Cody concedes that, because the total number of plants at issue exceeded 1000, he is subject to a statutory minimum sentence of 120 months under 21 U.S.C. § 841(b)(1)(A)(vii). He therefore only challenges the additional 31 months imposed by the district court under the 1990 Guidelines.
The government concedes that Cody is entitled to have his sentenced reviewed in light of Amendment 516, but asserts that the district court's application of the amendment would be discretionary, citing, inter alia, United States v. Aguilar-Ayala, 120 F.3d 176, 178 (9th Cir. 1997); United States v. Ursery, 109 F.3d 1129, 1137 (6th Cir. 1997); United States v. Campbell, No. 95-2464, 1996 WL 102443 (8th Cir. Mar. 11, 1996) (unpublished disposition). However, the cases cited by the government involved prisoners who sought retroactive application of Amendment 516 pursuant to 18 U.S.C. § 3582(c)(2), a statute that authorizes a court to modify a sentence in light of subsequent reductions in the applicable sentencing range. Cody's claim is not based on § 3582(c)(2). Because Amendment 516 was in effect at the time Cody was resentenced in 1998, this case does not call for retroactive application of Amendment 516.
It is quite clear that a court must use the Guidelines in effect on the date a defendant is sentenced. See 18 U.S.C. § 3553(a)(4); U.S.S.G. § 1B1.11(a). Likewise, when a district court vacates a sentence and resentences a defendant, as in this case, the court must follow the guidelines in effect at the time of resentencing, subject to the ex post facto clause. See United States v. Easterling, 157 F.3d 1220, 1225 (10th Cir. 1998). Therefore, Cody's 1998 sentence should have been calculated in accordance with the 1998 Guidelines as modified by Amendment 516. The district court's use of the 1990 Guidelines was plain error.
CONCLUSION
We REVERSE the sentence of the district court and REMAND with instructions that the district court vacate Cody's sentence and resentence him under the current Guidelines.
ENTERED FOR THE COURT
David M. Ebel
Circuit Judge
*.* This order and judgment is not binding precedent, except under the doctrines of law of the case, res judicata, and collateral estoppel. This court generally disfavors the citation of orders and judgments; nevertheless, an order and judgment may be cited under the terms and conditions of 10th Cir. R. 36.3.

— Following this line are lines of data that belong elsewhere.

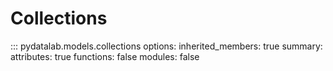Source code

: # Collections

::: pydatalab.models.collections
    options:
        inherited_members: true
        summary:
          attributes: true
          functions: false
          modules: false

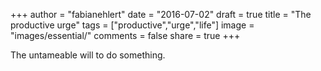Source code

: +++
author = "fabianehlert"
date = "2016-07-02"
draft = true
title = "The productive urge"
tags = ["productive","urge","life"]
image = "images/essential/"
comments = false
share = true
+++

The untameable will to do something.
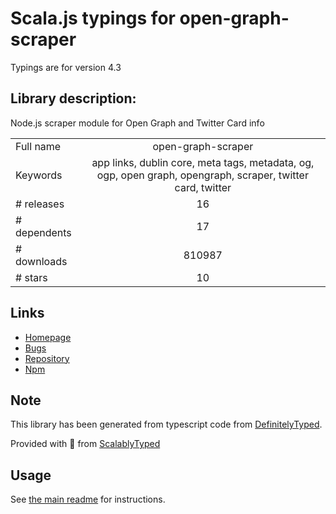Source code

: 
# Scala.js typings for open-graph-scraper

Typings are for version 4.3

## Library description:
Node.js scraper module for Open Graph and Twitter Card info

|                    |                 |
| ------------------ | :-------------: |
| Full name          | open-graph-scraper |
| Keywords           | app links, dublin core, meta tags, metadata, og, ogp, open graph, opengraph, scraper, twitter card, twitter |
| # releases         | 16 |
| # dependents       | 17 |
| # downloads        | 810987 |
| # stars            | 10 |

## Links
- [Homepage](https://github.com/jshemas/openGraphScraper#readme)
- [Bugs](https://github.com/jshemas/openGraphScraper/issues)
- [Repository](https://github.com/jshemas/openGraphScraper)
- [Npm](https://www.npmjs.com/package/open-graph-scraper)
    


## Note
This library has been generated from typescript code from [DefinitelyTyped](https://definitelytyped.org).

Provided with :purple_heart: from [ScalablyTyped](https://github.com/oyvindberg/ScalablyTyped)

## Usage
See [the main readme](../../readme.md) for instructions.


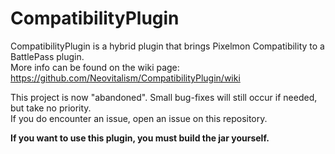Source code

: # CompatibilityPlugin

CompatibilityPlugin is a hybrid plugin that brings Pixelmon Compatibility to a BattlePass plugin.  
More info can be found on the wiki page: https://github.com/Neovitalism/CompatibilityPlugin/wiki

This project is now "abandoned". Small bug-fixes will still occur if needed, but take no priority.  
If you do encounter an issue, open an issue on this repository.  

**If you want to use this plugin, you must build the jar yourself.**
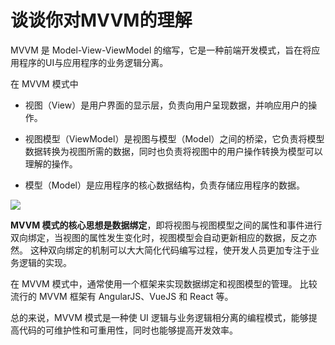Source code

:# 谈谈你对MVVM的理解

MVVM 是 Model-View-ViewModel 的缩写，它是一种前端开发模式，旨在将应用程序的UI与应用程序的业务逻辑分离。

在 MVVM 模式中

- 视图（View）是用户界面的显示层，负责向用户呈现数据，并响应用户的操作。

- 视图模型（ViewModel）是视图与模型（Model）之间的桥梁，它负责将模型数据转换为视图所需的数据，同时也负责将视图中的用户操作转换为模型可以理解的操作。

- 模型（Model）是应用程序的核心数据结构，负责存储应用程序的数据。

![](/images/MVVM.png)

**MVVM 模式的核心思想是数据绑定**，即将视图与视图模型之间的属性和事件进行双向绑定，当视图的属性发生变化时，视图模型会自动更新相应的数据，反之亦然。
这种双向绑定的机制可以大大简化代码编写过程，使开发人员更加专注于业务逻辑的实现。

在 MVVM 模式中，通常使用一个框架来实现数据绑定和视图模型的管理。
比较流行的 MVVM 框架有 AngularJS、VueJS 和 React 等。

总的来说，MVVM 模式是一种使 UI 逻辑与业务逻辑相分离的编程模式，能够提高代码的可维护性和可重用性，同时也能够提高开发效率。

**.** After examining the briefs and appellate record, this panel has determined unanimously that oral argument would not materially assist the determination of this appeal. See Fed. R. App. P. 34(a)(2); 10th Cir. R. 34.1.9. The cause therefore is ordered submitted without oral argument.
1.This was Cody's second § 2255 motion. His first § 2255 motion, filed in 1995, attacked certain jury instructions. The motion was denied by the district court, and this court affirmed. See United States v. Cody, 83 F.3d 434 (10th Cir. 1996) (unpublished order).